* **Task goal**:
Would you filter these records and copy every line that has the word "TRIANGLE"?

* **Records from a collection**:
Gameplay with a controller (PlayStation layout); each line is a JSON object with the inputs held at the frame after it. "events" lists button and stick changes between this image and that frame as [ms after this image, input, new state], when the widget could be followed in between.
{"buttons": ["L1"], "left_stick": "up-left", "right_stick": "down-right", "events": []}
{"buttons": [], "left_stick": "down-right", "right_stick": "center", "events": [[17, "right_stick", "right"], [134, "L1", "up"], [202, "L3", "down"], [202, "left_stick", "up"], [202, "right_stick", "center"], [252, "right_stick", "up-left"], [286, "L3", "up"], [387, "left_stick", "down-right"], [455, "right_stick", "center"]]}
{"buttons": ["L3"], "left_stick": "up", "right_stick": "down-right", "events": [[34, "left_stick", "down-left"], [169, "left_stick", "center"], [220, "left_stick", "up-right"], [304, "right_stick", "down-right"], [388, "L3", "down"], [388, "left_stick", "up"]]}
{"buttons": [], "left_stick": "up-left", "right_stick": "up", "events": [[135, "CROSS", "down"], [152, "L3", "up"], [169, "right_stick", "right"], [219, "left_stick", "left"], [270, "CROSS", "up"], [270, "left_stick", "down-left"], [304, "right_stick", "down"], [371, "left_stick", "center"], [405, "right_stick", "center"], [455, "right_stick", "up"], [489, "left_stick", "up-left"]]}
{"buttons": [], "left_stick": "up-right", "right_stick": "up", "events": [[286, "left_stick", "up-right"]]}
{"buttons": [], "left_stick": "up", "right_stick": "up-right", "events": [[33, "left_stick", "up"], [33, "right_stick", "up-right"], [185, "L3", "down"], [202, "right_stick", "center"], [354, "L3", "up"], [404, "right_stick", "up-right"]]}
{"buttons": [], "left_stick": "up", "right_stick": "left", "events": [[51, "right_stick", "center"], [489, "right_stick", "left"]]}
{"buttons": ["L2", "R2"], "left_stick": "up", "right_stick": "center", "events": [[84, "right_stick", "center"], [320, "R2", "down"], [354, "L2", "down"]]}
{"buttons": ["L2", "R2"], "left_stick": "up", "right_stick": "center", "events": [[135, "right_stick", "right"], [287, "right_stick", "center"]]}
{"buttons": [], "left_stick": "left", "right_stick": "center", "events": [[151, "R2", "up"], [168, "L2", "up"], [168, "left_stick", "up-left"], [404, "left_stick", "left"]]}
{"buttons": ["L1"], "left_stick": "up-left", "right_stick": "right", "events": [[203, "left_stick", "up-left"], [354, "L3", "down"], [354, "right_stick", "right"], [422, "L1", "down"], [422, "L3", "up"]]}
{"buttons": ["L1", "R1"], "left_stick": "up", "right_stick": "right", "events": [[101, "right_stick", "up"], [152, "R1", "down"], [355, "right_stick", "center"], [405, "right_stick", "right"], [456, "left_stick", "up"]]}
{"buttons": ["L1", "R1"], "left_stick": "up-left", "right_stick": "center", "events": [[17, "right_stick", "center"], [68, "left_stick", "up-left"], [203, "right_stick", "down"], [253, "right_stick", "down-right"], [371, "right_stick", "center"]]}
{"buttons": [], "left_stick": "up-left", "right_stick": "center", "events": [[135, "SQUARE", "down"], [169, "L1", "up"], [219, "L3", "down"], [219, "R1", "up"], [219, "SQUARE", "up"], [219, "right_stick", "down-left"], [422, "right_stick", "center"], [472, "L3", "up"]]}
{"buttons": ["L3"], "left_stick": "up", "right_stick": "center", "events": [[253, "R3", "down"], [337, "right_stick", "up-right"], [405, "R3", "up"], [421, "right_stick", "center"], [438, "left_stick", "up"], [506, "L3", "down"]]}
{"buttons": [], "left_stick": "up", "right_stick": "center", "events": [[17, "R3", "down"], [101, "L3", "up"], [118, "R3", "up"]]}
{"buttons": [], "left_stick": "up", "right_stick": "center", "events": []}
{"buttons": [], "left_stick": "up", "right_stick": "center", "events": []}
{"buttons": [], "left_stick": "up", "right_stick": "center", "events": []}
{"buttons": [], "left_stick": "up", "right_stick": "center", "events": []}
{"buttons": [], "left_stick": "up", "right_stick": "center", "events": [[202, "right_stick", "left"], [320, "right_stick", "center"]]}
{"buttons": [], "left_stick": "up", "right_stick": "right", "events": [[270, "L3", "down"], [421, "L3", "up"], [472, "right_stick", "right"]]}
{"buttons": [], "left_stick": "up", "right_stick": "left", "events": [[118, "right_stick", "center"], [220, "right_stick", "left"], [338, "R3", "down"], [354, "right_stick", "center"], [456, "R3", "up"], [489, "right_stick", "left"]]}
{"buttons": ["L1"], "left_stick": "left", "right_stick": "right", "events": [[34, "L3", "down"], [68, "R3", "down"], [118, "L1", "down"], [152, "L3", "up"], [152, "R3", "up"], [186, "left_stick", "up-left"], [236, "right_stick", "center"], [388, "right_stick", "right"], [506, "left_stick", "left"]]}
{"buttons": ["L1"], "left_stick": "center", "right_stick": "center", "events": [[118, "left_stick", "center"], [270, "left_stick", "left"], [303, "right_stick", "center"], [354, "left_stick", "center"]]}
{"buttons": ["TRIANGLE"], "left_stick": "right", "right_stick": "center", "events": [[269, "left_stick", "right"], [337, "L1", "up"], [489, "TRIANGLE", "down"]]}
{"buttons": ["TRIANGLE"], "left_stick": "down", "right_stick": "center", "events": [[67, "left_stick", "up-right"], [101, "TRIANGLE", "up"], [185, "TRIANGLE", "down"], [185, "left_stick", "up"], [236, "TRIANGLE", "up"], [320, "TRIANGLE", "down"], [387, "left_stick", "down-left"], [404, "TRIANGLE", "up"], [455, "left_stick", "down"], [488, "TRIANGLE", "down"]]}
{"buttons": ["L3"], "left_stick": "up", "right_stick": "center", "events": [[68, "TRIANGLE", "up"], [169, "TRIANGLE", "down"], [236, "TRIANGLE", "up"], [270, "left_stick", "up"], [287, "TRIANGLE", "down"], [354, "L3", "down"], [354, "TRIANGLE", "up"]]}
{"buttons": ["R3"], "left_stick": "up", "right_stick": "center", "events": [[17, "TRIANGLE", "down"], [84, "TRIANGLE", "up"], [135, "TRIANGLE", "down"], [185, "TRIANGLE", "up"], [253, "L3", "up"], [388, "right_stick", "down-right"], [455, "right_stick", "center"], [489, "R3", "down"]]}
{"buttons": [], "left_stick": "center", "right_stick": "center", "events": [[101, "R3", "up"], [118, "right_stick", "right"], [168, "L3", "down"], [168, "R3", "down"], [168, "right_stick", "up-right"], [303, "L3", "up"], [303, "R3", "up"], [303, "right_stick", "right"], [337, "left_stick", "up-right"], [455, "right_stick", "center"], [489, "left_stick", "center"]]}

* **Task answer**:
{"buttons": ["TRIANGLE"], "left_stick": "right", "right_stick": "center", "events": [[269, "left_stick", "right"], [337, "L1", "up"], [489, "TRIANGLE", "down"]]}
{"buttons": ["TRIANGLE"], "left_stick": "down", "right_stick": "center", "events": [[67, "left_stick", "up-right"], [101, "TRIANGLE", "up"], [185, "TRIANGLE", "down"], [185, "left_stick", "up"], [236, "TRIANGLE", "up"], [320, "TRIANGLE", "down"], [387, "left_stick", "down-left"], [404, "TRIANGLE", "up"], [455, "left_stick", "down"], [488, "TRIANGLE", "down"]]}
{"buttons": ["L3"], "left_stick": "up", "right_stick": "center", "events": [[68, "TRIANGLE", "up"], [169, "TRIANGLE", "down"], [236, "TRIANGLE", "up"], [270, "left_stick", "up"], [287, "TRIANGLE", "down"], [354, "L3", "down"], [354, "TRIANGLE", "up"]]}
{"buttons": ["R3"], "left_stick": "up", "right_stick": "center", "events": [[17, "TRIANGLE", "down"], [84, "TRIANGLE", "up"], [135, "TRIANGLE", "down"], [185, "TRIANGLE", "up"], [253, "L3", "up"], [388, "right_stick", "down-right"], [455, "right_stick", "center"], [489, "R3", "down"]]}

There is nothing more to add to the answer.